I want to take a few minutes to talk about the Second Amendment. I know some of you are groaning right now as I say this. That’s okay, you don’t have to continue reading if you don’t want the truth. For those of you who are still reading, ponder with me if you will…
Consider United States v. Miller, 307 U.S. 174 in 1939. Jack Miller was arrested for carrying across state lines a Stevens shotgun that was sawed off to a barrel length of less than 18 inches. The weapon was not registered through the NFA (National Firearms Act), a precursor to the modern ATF and IRS. Miller challenged the NFA as an unconstitutional violation of the Second Amendment and was released pending trial so as to ensure that no Second Amendment right was prematurely trampled. The district court judge agreed with Miller and dismissed the case stating “The court is of the opinion that this section (of the NFA) is invalid in that it violates the Second Amendment to the Constitution of the United States, U.S.C.A., providing, ‘A well regulated Militia, being necessary to the security of a free State, the right of the people to keep and bear Arms, shall not be infringed.”
The U.S. Government did not accept this decision and appealed to the U.S. Supreme Court. Miller didn’t live to hear the Supreme Court’s decision. He was found shot to death before decision was rendered. Nevertheless, decision was rendered. To come to the decision, first the U.S. Supreme Court had to determine interpretation of the Second Amendment. It was determined that the Amendment allowed for states to maintain a militia for defense and securing of the laws, to protect the state, it’s people, and interests, stating “[w]ith obvious purpose to assure the continuation and render possible the effectiveness of such forces the declaration and guarantee of the Second Amendment were made.”
From there, an interpretation of militia had to be determined. Now many left-leaning individuals would like you to believe that this was determined with the Federal Militia Act of 1903. The Left and the like would have you believe that as of 1903 militia became, and only can be, the National Guard. This is wrong. The National Guard is just that… a “national” guard, not a state guard. If the National Guard were state militia, the federal government would have no jurisdiction over the Guard. Still, people such as Lt. Col. Robert Bateman would have you believe that the Second Amendment is only valid for those members of the National Guard, and that the rest of us are essentially second class citizens subject to only 9 amendments to the Constitution of the United States. You are not of the same caliber, and therefore not as trustworthy. He stated this on December 3, 2013 in the Esquire.com blogs along with a recommendation that you only be allowed blackpowder muskets and double-barrel breech-loading shotguns for hunting.
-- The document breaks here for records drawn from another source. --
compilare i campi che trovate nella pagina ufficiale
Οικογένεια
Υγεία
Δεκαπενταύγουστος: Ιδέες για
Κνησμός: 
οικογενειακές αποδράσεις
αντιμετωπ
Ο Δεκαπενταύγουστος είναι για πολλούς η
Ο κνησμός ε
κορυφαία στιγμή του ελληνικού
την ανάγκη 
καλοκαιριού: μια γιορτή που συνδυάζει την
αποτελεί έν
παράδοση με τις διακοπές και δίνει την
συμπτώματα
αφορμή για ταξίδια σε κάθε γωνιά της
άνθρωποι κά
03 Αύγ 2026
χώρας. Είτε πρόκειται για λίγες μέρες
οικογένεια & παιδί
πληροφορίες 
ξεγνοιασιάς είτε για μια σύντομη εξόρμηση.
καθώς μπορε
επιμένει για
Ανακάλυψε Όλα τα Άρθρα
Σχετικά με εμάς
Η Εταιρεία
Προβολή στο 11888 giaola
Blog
The U.S. Supreme Court, however, in 1939 interpreted militia as a force that was composed of “civilians primarily, soldiers on occasion.” It is to be a force that “comprise[s] all males physically capable of acting in concert for the common defense,” who, “when called for service … are expected to appear bearing arms supplied by themselves and of the kind in common [military] use at the time.”
Now we come to the point I want to make, and I know that some of you now see where I’m going with this. Despite Miller’s death, his case sets a precedent that many have overlooked. Consider the words uttered by the U.S. Supreme Court:
“…appear bearing arms supplied by themselves and of the kind in common [military] use at the time.”
This tells us that a civilian young man, as a patriot of his state, is responsible not only for owning and keeping in good repair his own weapon, but to update his weapon as necessary to stay current. He is expected to own a weapon of the kind in common military use of the time. As muskets gave way to Henry repeating rifles during the civil war, a young patriot in the service of the militia of his state is expected to acquire for himself, at his own expense, the new modern weapon.
If these are truly the interpretations of the U.S. Supreme Court, why then is it illegal today for your M4 to be an automatic weapon, with three round burst? Why are outdated politicians like Dianne Feinstein attempting to outlaw 30 round magazines all over the country? I am a person physically capable of acting in concert for the common defense of my state, and should I be called upon to protect my people from an oppressive federal government bound on suppressing the rights of the people, I could respond as a patriot. So why then should the federal government restrict me from upholding my duty to keep myself armed with current modern firearms? How can we recognize any illegal law that restricts us from fulfilling our sovereign responsibility to the defense of our people and our states?